Effect of Consistency in BADA. In this scenario, we verify the importance of the cycle consistency loss \( L _{cyc}\) and semantic consistency loss \( L _{sem}\) for our pixel-to-pixel mapping. We developed and assessed two variations of our BADA: no semantic consistency or no semantic consistency, which mean BADA without \( L _{sem}\) or without \( L _{cyc}\), respectively, while keeping the other loss satisfied and use the similar optimization. Figure 5 shows the results of the mapping from the source domain to the target domain, and back to the original source domain in pixel-level. When there is no semantic consistency but with cycle consistency, the mapping from the source domain to the target domain suffers the shift of semantic contents, despite the good reconstruction of the original images. Conversely, when there is no cycle consistency but with semantic consistency, the middle mapping could preserve the semantic contents, although, the reconstructed source images are failed to be consistent with the original images. The two cases indicate that both the cycle consistency and semantic consistency contribute to the overall performance of model.
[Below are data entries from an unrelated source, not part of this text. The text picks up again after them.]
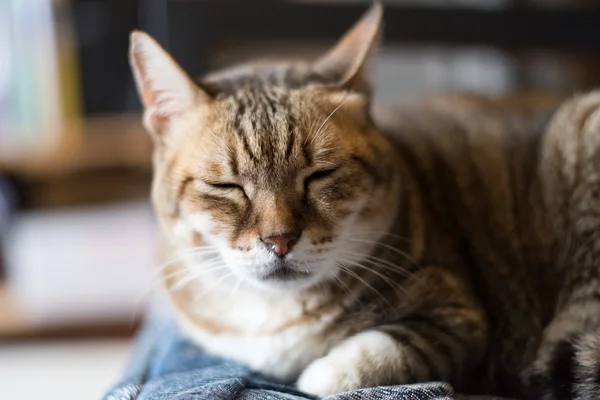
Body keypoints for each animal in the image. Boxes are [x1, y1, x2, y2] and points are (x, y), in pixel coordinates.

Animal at [129, 3, 600, 400]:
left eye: (320, 174)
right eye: (226, 186)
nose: (280, 241)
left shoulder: (458, 315)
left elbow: (364, 359)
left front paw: (315, 375)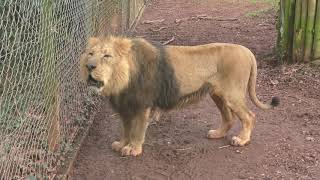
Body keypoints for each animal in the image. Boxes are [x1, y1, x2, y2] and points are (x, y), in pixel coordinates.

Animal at [79, 35, 278, 156]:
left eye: (107, 56)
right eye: (90, 54)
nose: (89, 66)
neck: (120, 79)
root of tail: (247, 51)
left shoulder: (142, 105)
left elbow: (137, 129)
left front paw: (133, 149)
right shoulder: (125, 107)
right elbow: (126, 129)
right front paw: (122, 144)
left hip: (232, 94)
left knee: (250, 116)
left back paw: (242, 140)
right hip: (217, 95)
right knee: (229, 118)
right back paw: (217, 134)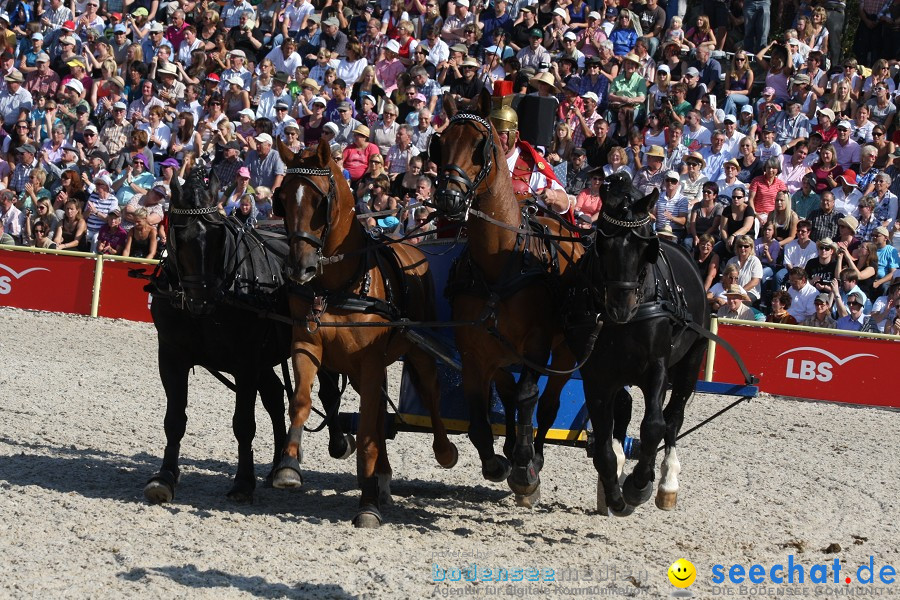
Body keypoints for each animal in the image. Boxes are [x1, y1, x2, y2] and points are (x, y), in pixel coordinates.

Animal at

Parameter Sensitive Analysis. In this scenario, we evaluate the sensitiveness of the hyper-parameter \(\lambda _{cyc}\) and \(\lambda _{sem}\) on the performance of unsupervised domain adaptation. In the objective function Eq. 9, \(\lambda _{cyc}\) and \(\lambda _{sem}\) control the contributions of cycle consistency and semantic consistency respectively. Here, we conduct the experiments on the SVHN \(\rightarrow \) MNIST task, where 2000 samples randomly selected from target test set as a validation set. Specifically, we explore the different \(\lambda _{cyc}\) and \(\lambda _{sem}\) from 0, 0.5, 1.0, 2.0, 4.0. As aforementioned, \(\lambda _{cyc}=0\) and \(\lambda _{sem}=0\) indicate the proposed BADA without cycle consistency or without semantic consistency, respectively. The evaluation is conducted by changing one parameter (e.g. L cyc) while keeping the other hyper-parameters fixed. As shown in Fig. 6, both \(\lambda _{cyc}\) and \(\lambda _{sem}\) are important to the overall performance. Note that, when \(\lambda _{sem}=0\), the model performs badly. Thus it indicates that the \(\lambda _{sem}\) plays an essential role in the proposed model.

Fig. 6.
figure 6

Effect of model parameters (a) \(\lambda _{cyc}\) and (b) \(\lambda _{sem}\) in the proposed BADA.

5 Conclusion

In this paper, we proposed a novel BADA model to adapt the source domain images to appear as if drawn from the target domain by learning a pair of bidirectional pixel-level mappings that keep semantic consistency. BADA is capable to transfer the label information from the source domain to the target domain to learn a good target classifier, meanwhile it is advantaged to adapt the target images to the source domain to share the well-trained source classifier. Comprehensive experimental results on some widely used benchmark datasets show that the proposed BADA method outperforms the state-of-the-art domain adaptation methods with advances on superior visualization and semantic consistency analysis.